New approaches such as the use of stromal vascular fraction (SVF), which contain both ECFC like cells and pro-angiogenic trophic cells could be used as SVF has been shown in animal models to attenuate the development of AKI and progressive CKD following I/R 119. Similarly, we demonstrated that human adipose derived stromal cells could prevent the loss of renal peritubular capillaries and limit renal fibrosis up to 1 week after recovery from renal ischemia reperfusion in rats 120. Therefore, a combination of different cells with cooperative activities could be envisioned to improve vascular repair or prevent capillary loss following kidney injury as a means to enable better long term renal function.
Finally, it will be important to more fully understand the biological basis for low level of ECFC proliferative potential in kidney. At the current time, these progenitor cells can only be effectively studied and identified ex vivo using clonal analysis.
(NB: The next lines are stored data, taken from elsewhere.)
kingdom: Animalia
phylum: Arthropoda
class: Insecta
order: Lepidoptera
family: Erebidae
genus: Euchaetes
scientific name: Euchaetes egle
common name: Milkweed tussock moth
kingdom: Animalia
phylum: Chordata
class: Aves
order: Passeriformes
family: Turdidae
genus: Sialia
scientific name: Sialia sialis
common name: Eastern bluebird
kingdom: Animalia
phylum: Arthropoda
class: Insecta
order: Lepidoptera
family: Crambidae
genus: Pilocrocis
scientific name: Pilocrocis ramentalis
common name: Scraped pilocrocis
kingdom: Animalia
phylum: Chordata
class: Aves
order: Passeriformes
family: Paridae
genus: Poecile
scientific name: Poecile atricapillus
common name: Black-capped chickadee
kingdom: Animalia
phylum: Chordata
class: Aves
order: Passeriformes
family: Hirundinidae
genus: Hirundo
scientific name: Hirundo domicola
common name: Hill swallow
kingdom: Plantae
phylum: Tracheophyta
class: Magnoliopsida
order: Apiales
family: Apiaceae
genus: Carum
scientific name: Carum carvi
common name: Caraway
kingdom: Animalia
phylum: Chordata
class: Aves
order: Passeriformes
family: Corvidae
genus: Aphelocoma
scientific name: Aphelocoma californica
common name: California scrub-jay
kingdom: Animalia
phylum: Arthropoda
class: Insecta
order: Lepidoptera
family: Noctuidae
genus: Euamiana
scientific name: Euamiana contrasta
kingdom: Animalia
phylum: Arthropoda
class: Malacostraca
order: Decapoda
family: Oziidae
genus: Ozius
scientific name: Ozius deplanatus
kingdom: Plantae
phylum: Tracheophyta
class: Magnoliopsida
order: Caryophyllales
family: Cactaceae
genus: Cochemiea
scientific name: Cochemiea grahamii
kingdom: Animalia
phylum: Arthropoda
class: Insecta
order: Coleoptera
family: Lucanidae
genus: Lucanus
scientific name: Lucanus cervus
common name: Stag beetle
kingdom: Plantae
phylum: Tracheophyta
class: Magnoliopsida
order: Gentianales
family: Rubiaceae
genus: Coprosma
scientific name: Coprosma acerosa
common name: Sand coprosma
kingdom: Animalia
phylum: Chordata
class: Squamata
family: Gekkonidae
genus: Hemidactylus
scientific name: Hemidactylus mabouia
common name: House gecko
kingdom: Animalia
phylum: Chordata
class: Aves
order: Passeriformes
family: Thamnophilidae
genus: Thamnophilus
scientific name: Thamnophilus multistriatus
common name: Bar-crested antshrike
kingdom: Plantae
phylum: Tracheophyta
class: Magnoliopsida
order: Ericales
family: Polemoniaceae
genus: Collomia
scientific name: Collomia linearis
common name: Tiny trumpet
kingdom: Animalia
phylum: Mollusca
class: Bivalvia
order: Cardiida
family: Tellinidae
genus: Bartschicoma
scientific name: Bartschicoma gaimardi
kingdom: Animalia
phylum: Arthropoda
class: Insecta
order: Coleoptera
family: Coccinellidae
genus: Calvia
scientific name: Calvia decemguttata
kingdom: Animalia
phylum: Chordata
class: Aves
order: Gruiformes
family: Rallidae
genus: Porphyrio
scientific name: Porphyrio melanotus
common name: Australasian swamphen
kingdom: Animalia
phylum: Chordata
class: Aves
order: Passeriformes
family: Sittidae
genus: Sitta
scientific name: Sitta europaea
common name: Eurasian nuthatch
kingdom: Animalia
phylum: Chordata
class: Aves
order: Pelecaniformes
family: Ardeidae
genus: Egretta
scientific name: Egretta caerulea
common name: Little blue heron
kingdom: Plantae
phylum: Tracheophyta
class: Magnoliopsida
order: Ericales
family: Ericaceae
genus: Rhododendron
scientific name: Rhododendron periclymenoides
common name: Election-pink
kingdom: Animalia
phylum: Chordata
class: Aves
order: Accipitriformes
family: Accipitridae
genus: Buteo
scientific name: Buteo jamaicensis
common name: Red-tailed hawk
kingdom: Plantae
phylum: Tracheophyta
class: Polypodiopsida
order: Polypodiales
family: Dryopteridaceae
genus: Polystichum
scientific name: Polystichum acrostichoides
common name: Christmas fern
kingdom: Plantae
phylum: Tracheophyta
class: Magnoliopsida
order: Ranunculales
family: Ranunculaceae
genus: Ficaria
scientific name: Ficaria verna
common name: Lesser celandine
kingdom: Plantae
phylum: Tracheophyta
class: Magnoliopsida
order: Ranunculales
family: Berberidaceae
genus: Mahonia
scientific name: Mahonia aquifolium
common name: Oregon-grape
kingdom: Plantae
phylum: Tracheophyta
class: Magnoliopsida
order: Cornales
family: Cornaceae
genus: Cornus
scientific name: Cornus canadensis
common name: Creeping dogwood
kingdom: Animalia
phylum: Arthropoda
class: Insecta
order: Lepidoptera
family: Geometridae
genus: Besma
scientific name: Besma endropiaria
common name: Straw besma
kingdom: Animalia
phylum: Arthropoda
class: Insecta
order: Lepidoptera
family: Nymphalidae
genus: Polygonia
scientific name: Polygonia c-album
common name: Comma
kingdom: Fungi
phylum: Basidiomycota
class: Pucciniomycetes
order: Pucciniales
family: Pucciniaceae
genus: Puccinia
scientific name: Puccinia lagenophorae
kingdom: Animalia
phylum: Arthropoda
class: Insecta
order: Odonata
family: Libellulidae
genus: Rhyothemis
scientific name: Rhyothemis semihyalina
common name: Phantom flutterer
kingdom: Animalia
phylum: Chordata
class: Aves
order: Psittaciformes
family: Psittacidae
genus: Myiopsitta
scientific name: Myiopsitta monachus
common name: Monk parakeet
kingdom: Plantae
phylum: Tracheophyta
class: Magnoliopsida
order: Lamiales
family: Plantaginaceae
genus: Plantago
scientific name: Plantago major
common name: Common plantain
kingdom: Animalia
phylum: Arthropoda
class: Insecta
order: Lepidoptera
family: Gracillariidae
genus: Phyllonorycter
No unique set of markers has yet been identified for HPP ECFC, although efforts are clearly underway to identify key genes regulating ECFC activity 88. If proper markers can be identified, it may enable efforts to study the nature of ECFC activity in the kidney, the pathways that subserve the high proliferative potential, and even perhaps to devise strategies to influence progenitor activity of the renal EC themselves.
Acknowledgments
Support for studies by the authors reviewed in this paper are summarized as follows: DPB was supported by NIH grant DK-063114 and Fortune Fry Fund and Bridge Funding from the Indiana University Research Foundation and pilot funding from the George M O’Brien Center P30-DK79312 (Molitoris, program director). Support for JAC was by NIH T32 HL079995-10 (K. March, PI) and an NIH/CATS postdoctoral fellowship TL1R001107 (A.Shekar, PI). MCY was partially supported by funds from the National Institutes of Health grant DK106846 and National Center for Advancing Translational Sciences grant TR000006 and the Riley Children’s Hospital Foundation.
Footnotes
Conflict of Interest: The authors report no conflict of interest.